REVIEW: gobbinjr - vom night

Laura Kerry

Gobbinjr’s vom night builds a sophisticated craft around twee and angst. The second album of Wisconsin-turned-Brooklyn native, Emma Witmer, the seven-track EP laces sweetly-sung melodies with the slacker-edged debauchery of the title, wrapping it all up in simple yet powerful lyrics. Witmer wields her youthfulness and off-beatness elegantly, creating songs that feel both raw and otherworldly at the same time. When on “manatee” she sings, “I had the most beautiful thought / That one pinpoint corner of your eye could fly me through time,” it is both heartbreaking and utterly endearing, each in greater measures because of the existence of the other. “manatee,” is a breezy pop song with a child-like tone, but its odd and personal inflections stay with you like the eyes of the past love that it describes.

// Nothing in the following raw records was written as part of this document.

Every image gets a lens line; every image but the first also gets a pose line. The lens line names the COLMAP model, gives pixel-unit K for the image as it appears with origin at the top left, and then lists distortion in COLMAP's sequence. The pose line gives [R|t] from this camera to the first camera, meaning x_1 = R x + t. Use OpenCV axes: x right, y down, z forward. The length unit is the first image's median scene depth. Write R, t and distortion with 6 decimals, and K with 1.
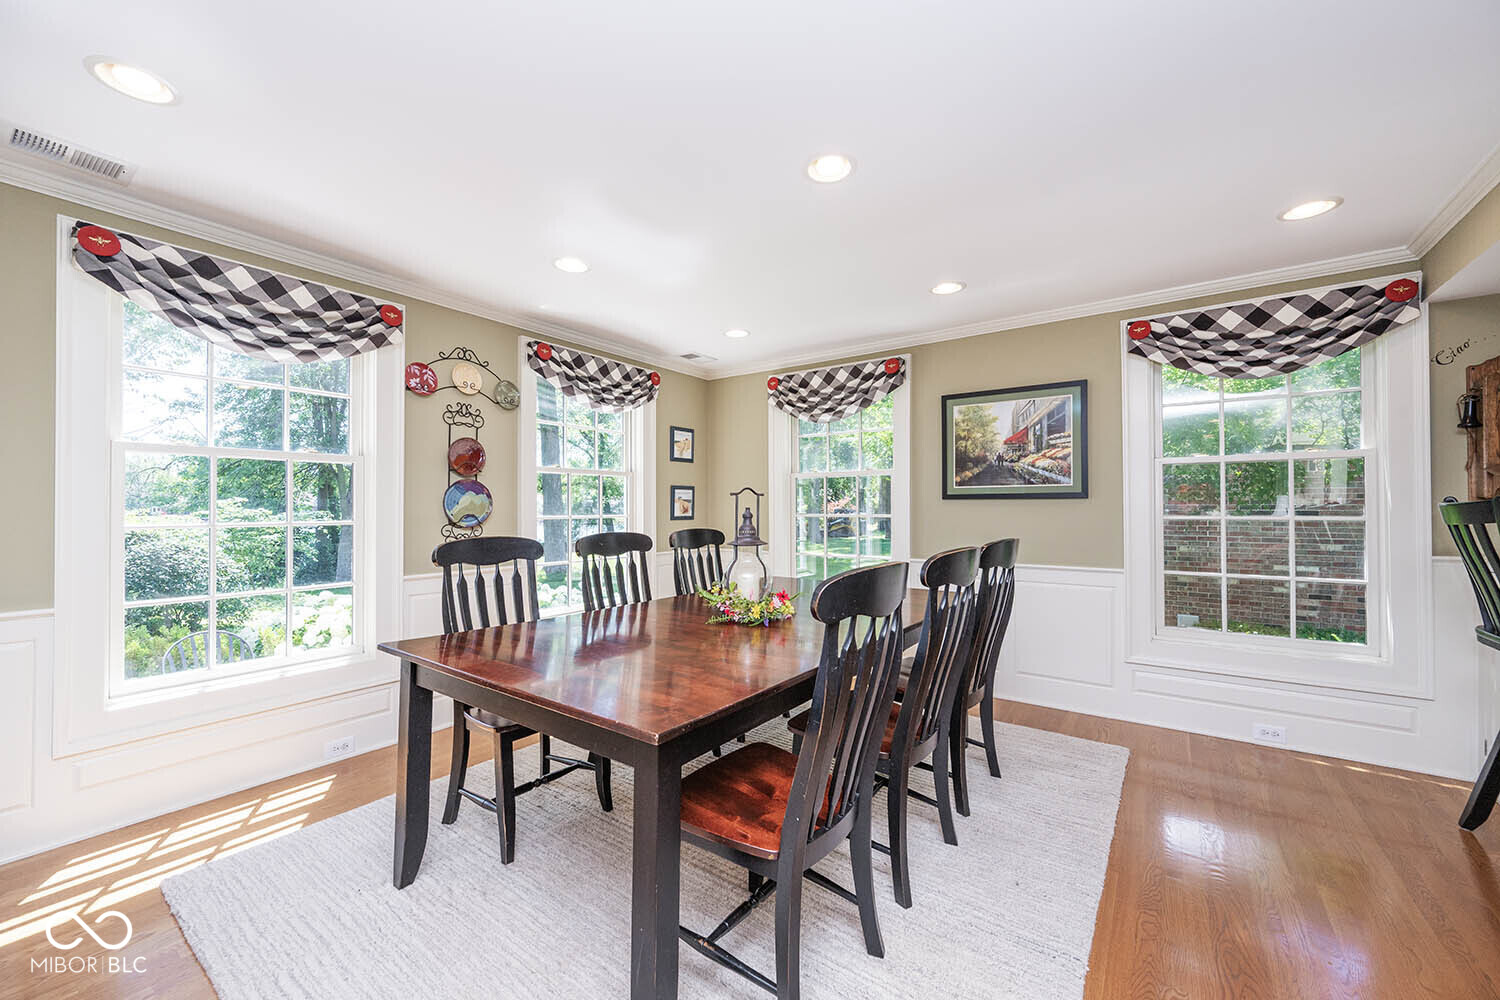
lens RADIAL K [[586.6, 0, 748.1], [0, 586.6, 503.3], [0, 0, 1]] dist [-0.001478, 0.000780]
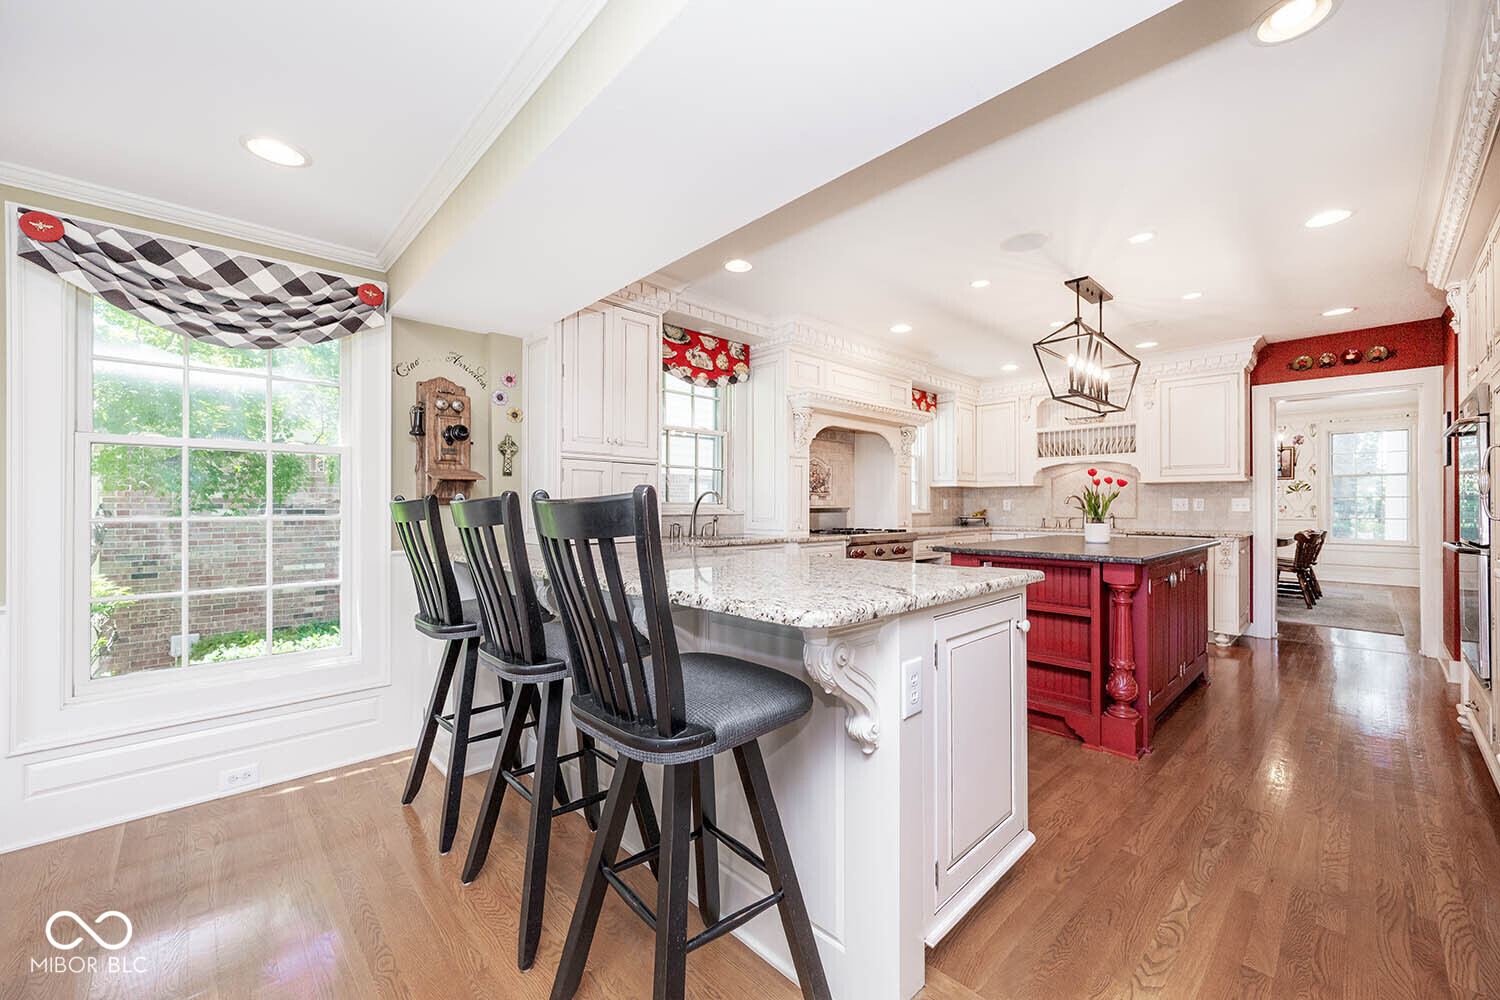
lens RADIAL K [[586.6, 0, 748.1], [0, 586.6, 503.3], [0, 0, 1]] dist [-0.001478, 0.000780]
pose [[0.192882, 0.006677, 0.981199, 0.206445], [-0.008696, 0.999949, -0.005095, 0.001640], [-0.981183, -0.007550, 0.192931, 0.131175]]
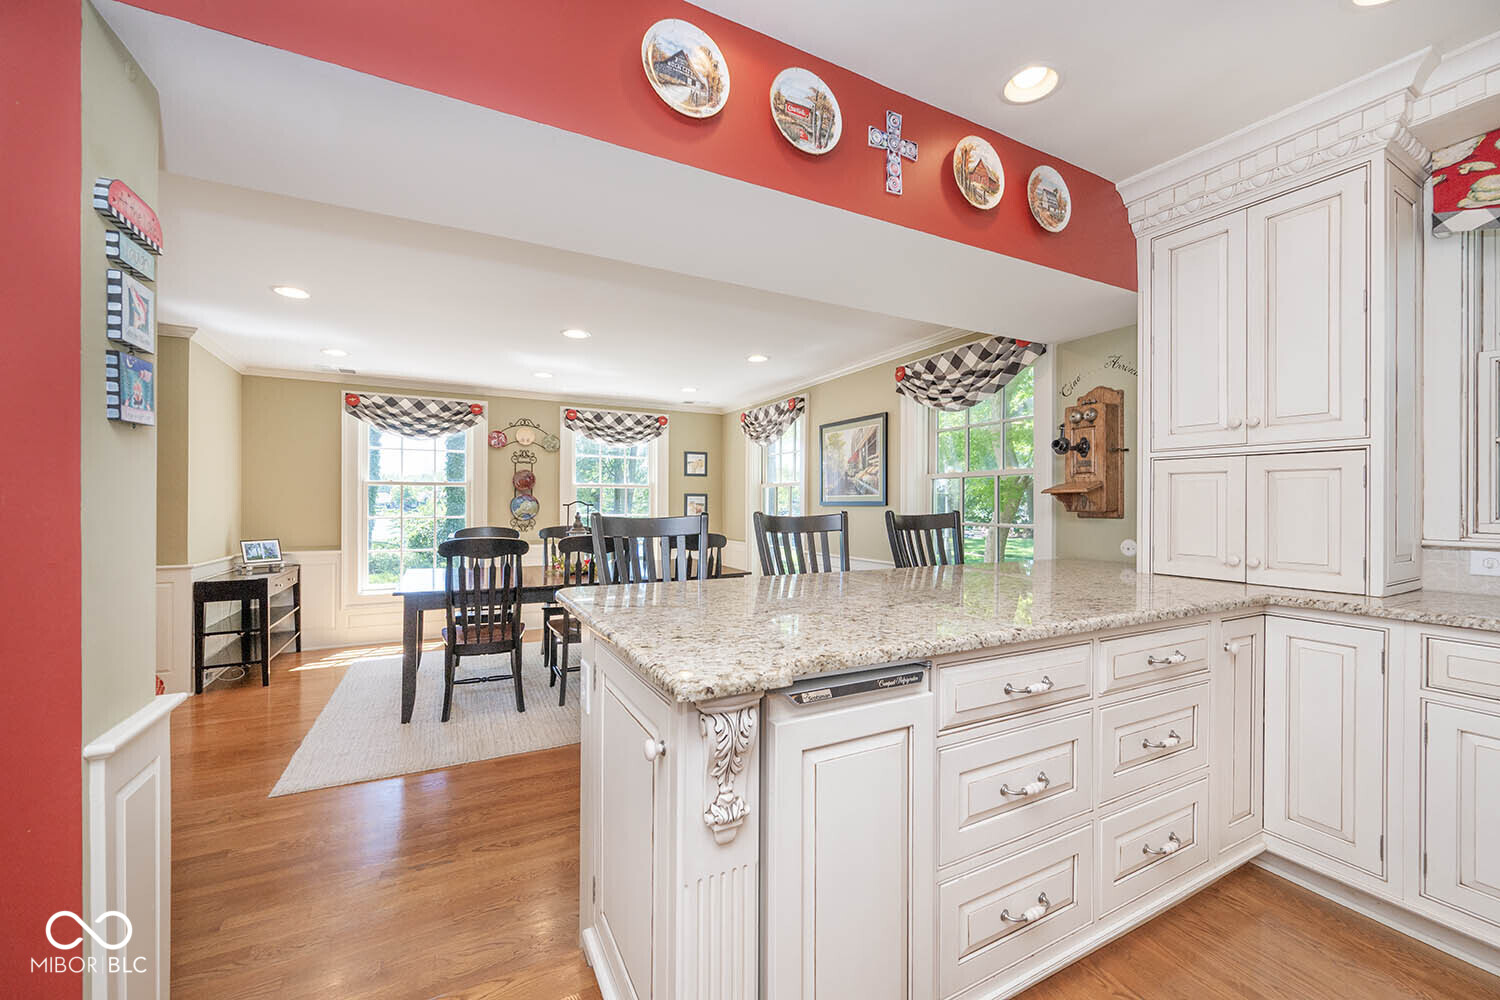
lens RADIAL K [[586.6, 0, 748.1], [0, 586.6, 503.3], [0, 0, 1]] dist [-0.001478, 0.000780]
pose [[0.892738, 0.002809, -0.450568, 1.010497], [0.000382, 0.999975, 0.006990, -0.027228], [0.450576, -0.006412, 0.892715, -0.295610]]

A few of vom night’s most memorable moments occur when Witmer’s voice follows her lyrics into a stranger place. On “undies,” a slower tune with a ‘50s-rock chorus feel, she sings, “I need you,” then, mustering a shrill and strong tone very different than the sweetness she uses elsewhere, she sings, “But I need me.” On “perfect,” which builds around the vulnerable lines, “I just want to be perfect / Anything less is shameful,” the music increasingly obscures Witmer’s singing, eventually leading to a breakdown of perfection when a lower, processed voice takes over the refrain. Most of vom night, though, dresses up its raw core in warm synth-pop and dreamy rock. “I feel creepy all the time,” she sings in the closer, “firefly,” “'cause i like everybody more than they like me / I know ur feelings and i make them rhyme.” Throughout vom night, Gobbinjr spins sparkly rhymes out of much more menacing threads.